**DATASET EXTRACT:**
==*==
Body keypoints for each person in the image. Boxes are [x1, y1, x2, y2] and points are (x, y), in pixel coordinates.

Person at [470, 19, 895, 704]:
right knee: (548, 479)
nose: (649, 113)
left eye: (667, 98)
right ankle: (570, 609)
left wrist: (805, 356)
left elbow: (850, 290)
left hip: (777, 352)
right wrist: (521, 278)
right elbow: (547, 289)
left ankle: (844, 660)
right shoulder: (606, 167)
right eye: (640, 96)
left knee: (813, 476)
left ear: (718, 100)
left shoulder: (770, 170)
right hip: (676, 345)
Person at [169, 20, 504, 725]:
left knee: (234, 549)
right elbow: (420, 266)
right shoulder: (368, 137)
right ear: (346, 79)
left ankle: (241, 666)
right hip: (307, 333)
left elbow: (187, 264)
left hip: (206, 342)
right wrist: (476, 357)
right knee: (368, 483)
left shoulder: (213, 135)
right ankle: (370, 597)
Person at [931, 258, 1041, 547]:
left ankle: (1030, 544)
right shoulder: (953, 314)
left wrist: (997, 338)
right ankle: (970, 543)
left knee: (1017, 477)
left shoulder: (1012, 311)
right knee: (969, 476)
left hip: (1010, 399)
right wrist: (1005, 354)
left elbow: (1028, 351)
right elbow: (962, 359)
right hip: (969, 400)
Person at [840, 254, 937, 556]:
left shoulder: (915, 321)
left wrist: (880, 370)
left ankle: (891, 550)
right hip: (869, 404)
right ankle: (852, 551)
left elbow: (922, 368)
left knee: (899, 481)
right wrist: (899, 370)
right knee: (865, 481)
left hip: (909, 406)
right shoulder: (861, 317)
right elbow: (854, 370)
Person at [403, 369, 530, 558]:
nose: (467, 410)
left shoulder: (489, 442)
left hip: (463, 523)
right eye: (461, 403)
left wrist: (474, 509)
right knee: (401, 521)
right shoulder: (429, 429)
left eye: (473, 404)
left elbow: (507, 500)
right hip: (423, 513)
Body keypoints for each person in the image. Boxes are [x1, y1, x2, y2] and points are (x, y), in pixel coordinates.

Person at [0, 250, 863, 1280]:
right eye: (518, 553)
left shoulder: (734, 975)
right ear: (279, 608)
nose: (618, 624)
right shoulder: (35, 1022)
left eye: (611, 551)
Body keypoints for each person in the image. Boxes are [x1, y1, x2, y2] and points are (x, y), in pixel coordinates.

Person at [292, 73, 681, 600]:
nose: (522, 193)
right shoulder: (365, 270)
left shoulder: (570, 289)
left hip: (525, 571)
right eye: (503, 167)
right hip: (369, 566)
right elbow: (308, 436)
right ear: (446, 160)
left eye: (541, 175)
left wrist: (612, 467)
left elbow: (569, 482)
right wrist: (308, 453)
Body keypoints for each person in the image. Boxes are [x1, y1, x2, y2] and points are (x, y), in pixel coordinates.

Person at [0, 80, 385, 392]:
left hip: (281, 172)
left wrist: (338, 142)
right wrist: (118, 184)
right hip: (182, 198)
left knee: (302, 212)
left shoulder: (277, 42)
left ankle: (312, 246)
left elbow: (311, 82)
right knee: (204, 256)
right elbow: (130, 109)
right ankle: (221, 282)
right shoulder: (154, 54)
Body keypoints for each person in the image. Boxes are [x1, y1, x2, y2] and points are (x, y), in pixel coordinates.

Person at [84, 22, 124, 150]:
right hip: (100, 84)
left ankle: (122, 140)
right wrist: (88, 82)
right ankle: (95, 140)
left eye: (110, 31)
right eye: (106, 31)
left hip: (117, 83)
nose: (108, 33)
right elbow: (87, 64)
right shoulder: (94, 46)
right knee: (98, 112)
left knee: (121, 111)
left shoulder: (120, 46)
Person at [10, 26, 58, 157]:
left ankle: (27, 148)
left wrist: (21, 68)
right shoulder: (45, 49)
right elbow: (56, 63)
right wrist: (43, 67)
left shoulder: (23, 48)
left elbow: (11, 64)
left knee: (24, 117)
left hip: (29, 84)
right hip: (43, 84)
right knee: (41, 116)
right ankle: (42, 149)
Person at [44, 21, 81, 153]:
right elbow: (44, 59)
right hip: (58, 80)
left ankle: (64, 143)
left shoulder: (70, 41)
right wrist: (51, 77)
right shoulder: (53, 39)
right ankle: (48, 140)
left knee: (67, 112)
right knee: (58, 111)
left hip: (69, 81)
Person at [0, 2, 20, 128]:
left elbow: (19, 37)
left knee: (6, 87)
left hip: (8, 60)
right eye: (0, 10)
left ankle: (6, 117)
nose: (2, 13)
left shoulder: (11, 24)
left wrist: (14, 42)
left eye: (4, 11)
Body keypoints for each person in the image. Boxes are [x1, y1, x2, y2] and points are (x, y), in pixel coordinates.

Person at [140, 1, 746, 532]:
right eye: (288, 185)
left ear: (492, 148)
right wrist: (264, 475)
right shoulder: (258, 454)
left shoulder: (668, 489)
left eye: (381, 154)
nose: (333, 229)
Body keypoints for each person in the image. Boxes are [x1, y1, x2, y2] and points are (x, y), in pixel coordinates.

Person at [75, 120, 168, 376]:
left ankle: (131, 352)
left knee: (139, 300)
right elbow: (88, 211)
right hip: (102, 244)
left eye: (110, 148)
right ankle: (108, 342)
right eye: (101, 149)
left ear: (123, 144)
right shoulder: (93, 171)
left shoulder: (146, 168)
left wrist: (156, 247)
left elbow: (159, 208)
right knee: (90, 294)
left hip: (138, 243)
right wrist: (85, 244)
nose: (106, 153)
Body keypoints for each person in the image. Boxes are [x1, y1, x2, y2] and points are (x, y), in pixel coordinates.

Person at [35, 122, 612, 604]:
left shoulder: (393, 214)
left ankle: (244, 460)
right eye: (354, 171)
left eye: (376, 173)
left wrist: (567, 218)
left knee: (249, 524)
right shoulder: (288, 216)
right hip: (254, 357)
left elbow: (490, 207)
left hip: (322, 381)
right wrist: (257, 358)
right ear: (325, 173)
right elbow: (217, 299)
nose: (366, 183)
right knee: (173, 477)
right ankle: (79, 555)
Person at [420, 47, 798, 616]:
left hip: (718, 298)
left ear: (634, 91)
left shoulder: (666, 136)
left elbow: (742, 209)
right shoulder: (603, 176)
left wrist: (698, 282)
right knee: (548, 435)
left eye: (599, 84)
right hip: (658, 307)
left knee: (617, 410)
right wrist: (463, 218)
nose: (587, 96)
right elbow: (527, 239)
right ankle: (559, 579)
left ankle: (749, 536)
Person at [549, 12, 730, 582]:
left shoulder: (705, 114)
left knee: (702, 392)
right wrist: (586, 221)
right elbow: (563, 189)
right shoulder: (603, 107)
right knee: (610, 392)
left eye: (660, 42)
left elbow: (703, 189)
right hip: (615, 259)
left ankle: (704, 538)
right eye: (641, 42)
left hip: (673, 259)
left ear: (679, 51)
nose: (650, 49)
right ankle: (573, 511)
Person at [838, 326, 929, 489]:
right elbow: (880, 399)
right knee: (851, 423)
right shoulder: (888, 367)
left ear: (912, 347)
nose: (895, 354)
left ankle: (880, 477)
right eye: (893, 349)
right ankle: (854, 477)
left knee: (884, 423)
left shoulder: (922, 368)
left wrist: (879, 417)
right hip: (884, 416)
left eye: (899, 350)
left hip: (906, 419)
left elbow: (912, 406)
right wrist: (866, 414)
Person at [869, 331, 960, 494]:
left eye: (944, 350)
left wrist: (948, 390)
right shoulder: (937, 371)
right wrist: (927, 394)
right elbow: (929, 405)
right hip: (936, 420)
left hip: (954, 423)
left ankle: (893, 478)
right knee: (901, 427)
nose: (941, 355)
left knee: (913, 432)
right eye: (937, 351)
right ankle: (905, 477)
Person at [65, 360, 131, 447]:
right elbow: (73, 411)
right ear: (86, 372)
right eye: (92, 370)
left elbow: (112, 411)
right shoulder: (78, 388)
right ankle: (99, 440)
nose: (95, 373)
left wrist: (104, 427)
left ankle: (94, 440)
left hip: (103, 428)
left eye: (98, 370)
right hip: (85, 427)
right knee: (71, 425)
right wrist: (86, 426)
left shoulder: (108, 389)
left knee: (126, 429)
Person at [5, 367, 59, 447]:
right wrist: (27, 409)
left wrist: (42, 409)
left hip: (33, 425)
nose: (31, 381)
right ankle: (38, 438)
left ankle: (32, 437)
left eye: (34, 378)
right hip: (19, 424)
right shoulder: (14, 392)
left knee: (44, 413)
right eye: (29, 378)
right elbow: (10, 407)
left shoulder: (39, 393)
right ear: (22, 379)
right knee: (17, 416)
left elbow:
==*==
**WHAT IS BEING ASKED:** Each line of the records above, from the first through the one containing "right ear: (346, 79)", is to be retyped exactly; no other line belongs.

**EXERCISE SOLUTION:**
Body keypoints for each person in the image. Boxes are [x1, y1, x2, y2] and points are (x, y), in pixel coordinates.

Person at [470, 19, 895, 704]:
right knee: (548, 479)
nose: (649, 113)
left eye: (667, 98)
right ankle: (570, 609)
left wrist: (805, 356)
left elbow: (850, 290)
left hip: (777, 352)
right wrist: (521, 278)
right elbow: (547, 289)
left ankle: (844, 660)
right shoulder: (606, 167)
right eye: (640, 96)
left knee: (813, 476)
left ear: (718, 100)
left shoulder: (770, 170)
right hip: (676, 345)
Person at [169, 20, 504, 725]:
left knee: (234, 549)
right elbow: (420, 266)
right shoulder: (368, 137)
right ear: (346, 79)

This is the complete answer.